Thursday, October 17, 2013

Cutthroat Kitchen

Doom has granted Cutthroat Kitchen, the new Food Network game show, a few weeks of his attention, and Doom has concluded thus: It's fatally flawed.

The premise is this: Four chefs are given an item to prepare -- tacos, fried chicken and a side, spaghetti and meatballs, etc. They have 60 seconds to grab items from a pantry. They are each given $25,000 and to bid on items to improve their meals or sabotage their competitors. They might give themselves better cuts of meat or make another chef cook exclusively with a campsite burner. Some chefs suffer multiple sabotages in each round. The chefs have a certain time to cook the item. Halfway through, they may bid on yet another sabotage. At the end of the time, a guest chef judges the dishes and eliminates one competitor round by round until one is left. The winner gets to keep whatever money he has left after all the auctions.

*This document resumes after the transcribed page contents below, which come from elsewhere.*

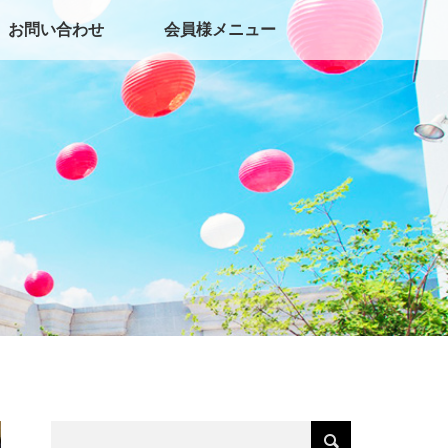
お問い合わせ
会員様メニュー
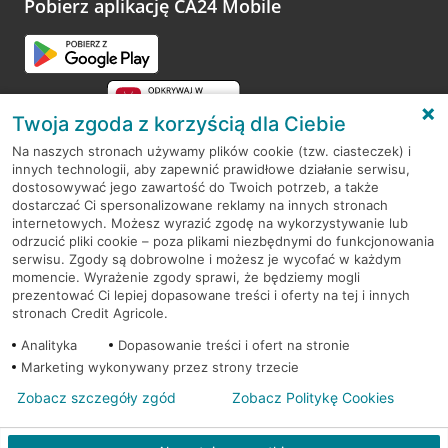
Pobierz aplikację CA24 Mobile
Przejdź do pytania
Twoja zgoda z korzyścią dla Ciebie
Na naszych stronach używamy plików cookie (tzw. ciasteczek) i
innych technologii, aby zapewnić prawidłowe działanie serwisu,
RODO
dostosowywać jego zawartość do Twoich potrzeb, a także
dostarczać Ci spersonalizowane reklamy na innych stronach
Regulamin serwisu
internetowych. Możesz wyrazić zgodę na wykorzystywanie lub
odrzucić pliki cookie – poza plikami niezbędnymi do funkcjonowania
Mapa serwisu
serwisu. Zgody są dobrowolne i możesz je wycofać w każdym
momencie. Wyrażenie zgody sprawi, że będziemy mogli
Polityka
Cookies
prezentować Ci lepiej dopasowane treści i oferty na tej i innych
stronach Credit Agricole.
Polityka prywatności
Analityka
Dopasowanie treści i ofert na stronie
Marketing wykonywany przez strony trzecie
Zobacz szczegóły zgód
Zobacz Politykę Cookies
© 2026 Credit Agricole Bank Polska S.A. Wszelkie prawa zastrzeżone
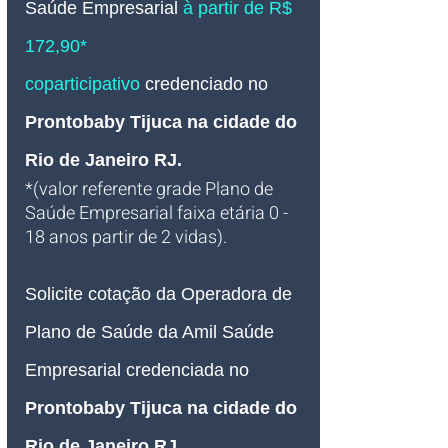
Saúde
Empresarial 
à partir de R$ 
172,90* 
coparticipativo
credenciado 
no 
Prontobaby Tijuca na cidade do 
Rio de Janeiro RJ
.
*(valor referente grade Plano de 
Saúde Empresarial faixa etária 0 - 
18 anos partir de 2 vidas).
Solicite cotação da Operadora de 
Plano de Saúde da Amil Saúde 
Empresarial credenciada no 
Prontobaby Tijuca na cidade do 
Rio de Janeiro RJ
.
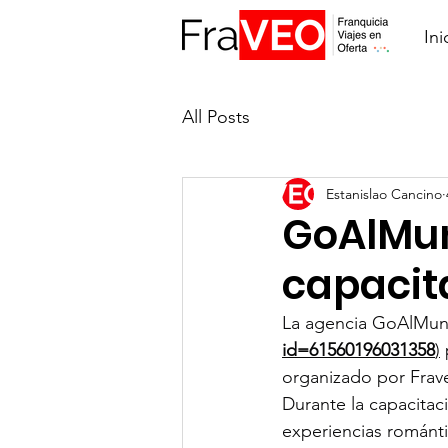
Ini
All Posts
Estanislao Cancino
GoAlMu
capacit
La agencia GoAlMun
id=61560196031358
)
 
organizado por Frav
Durante la capacitac
experiencias románti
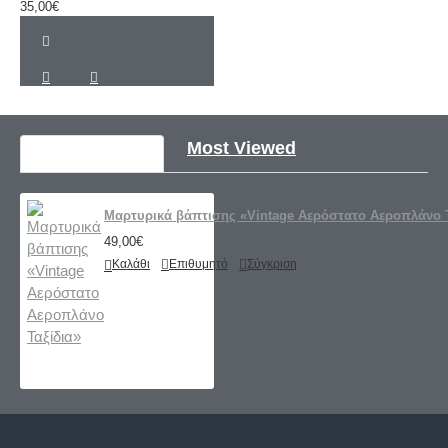
35,00€
Recently Viewed
Most Viewed
Μαρτυρικά βάπτισης «Vintage Αερόστατο Αεροπλάνο Τ
49,00€
Καλάθι
Επιθυμητό
Σύγκριση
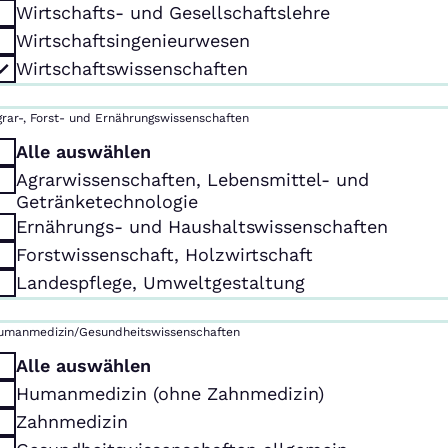
Wirtschafts- und Gesellschaftslehre
Wirtschaftsingenieurwesen
Wirtschaftswissenschaften
grar-, Forst- und Ernährungswissenschaften
Alle auswählen
Agrarwissenschaften, Lebensmittel- und
Getränketechnologie
Ernährungs- und Haushaltswissenschaften
Forstwissenschaft, Holzwirtschaft
Landespflege, Umweltgestaltung
umanmedizin/Gesundheitswissenschaften
Alle auswählen
Humanmedizin (ohne Zahnmedizin)
Zahnmedizin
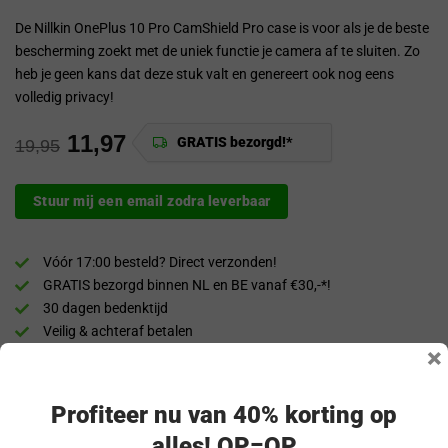
De Nillkin OnePlus 10 Pro CamShield Pro case is voor als je de beste
bescherming zoekt met de uniek functie je camera af te sluiten. Zo
heb je geen kans dat deze stuk valt en genereert ook nog eens
volledig privacy!
11,97
GRATIS bezorgd!*
19,95
Stuur mij een email zodra leverbaar
Vóór 17:00 besteld? Direct verzonden!
GRATIS bezorgd binnen NL en BE vanaf €30,-*!
30 dagen bedenktijd
Veilig & achteraf betalen
×
“Snel en eenvoudig te bestellen. Snel geleverd!”
Profiteer nu van 40% korting op
Productomschrijving
alles! OP=OP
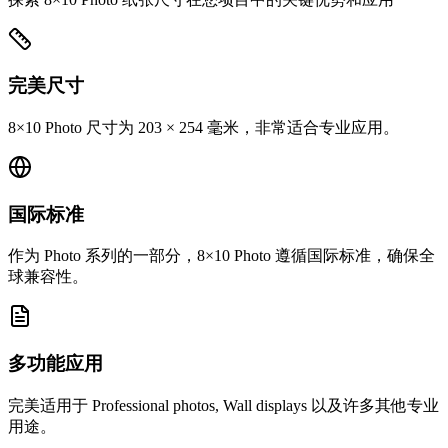
完美尺寸
8×10 Photo 尺寸为 203 × 254 毫米，非常适合专业应用。
国际标准
作为 Photo 系列的一部分，8×10 Photo 遵循国际标准，确保全
球兼容性。
多功能应用
完美适用于 Professional photos, Wall displays 以及许多其他专业
用途。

The problem is this: The dish is considered a success the closer it comes to the platonic ideal of that dish. For instance, when a chef cannot make spaghetti because he has lost his noodles in a sabotage, that chef loses the round because he has not made "spaghetti and meatballs."

The show demands the competitors react to curveballs and outright cruelty. The judge knows this but they are not told the specific sabotage the chefs have suffered. The majority of chefs have been eliminated because the end result of their improvisation and salvage has not produced the classic example of the requested dish. And the show is designed to make that nigh-impossible. Flavor and creativity and effort and resolve mean squat.The Accursed Richards could be judged the superior chef over Doom (yes, even over DOOM) merely because he stole Doom's ingredients.

One could argue this mirrors the chaos of a real kitchen. The customers don't know what happens behind those doors as their dish is prepared. But, the judge has not requested the food. He has not decided a longtime favorite or tried something new. He is informed after the food is made what the chef has been told to make. And the judge-chef decides which dish best matches that title regardless of available ingredients and resources. Again, the chefs' success is determined almost exclusively by the expectation of the judge based on a meal he didn't order.

In Chopped and Iron Chef, the judges of course don't choose the meals. But they know what the chefs have to work with and how they adjusted to hiccups in their limited cooking time. They take into account the effort in preparing the meal in addition to how successful those efforts are compared to other chefs.

In Cutthroat Kitchen, a show named for the many opportunities for sabotage, food is judged with no regard for that sabotage or the responses to it. That strikes Doom as silly. As silly as the Accursed Richards making taco deemed superior than Doom's.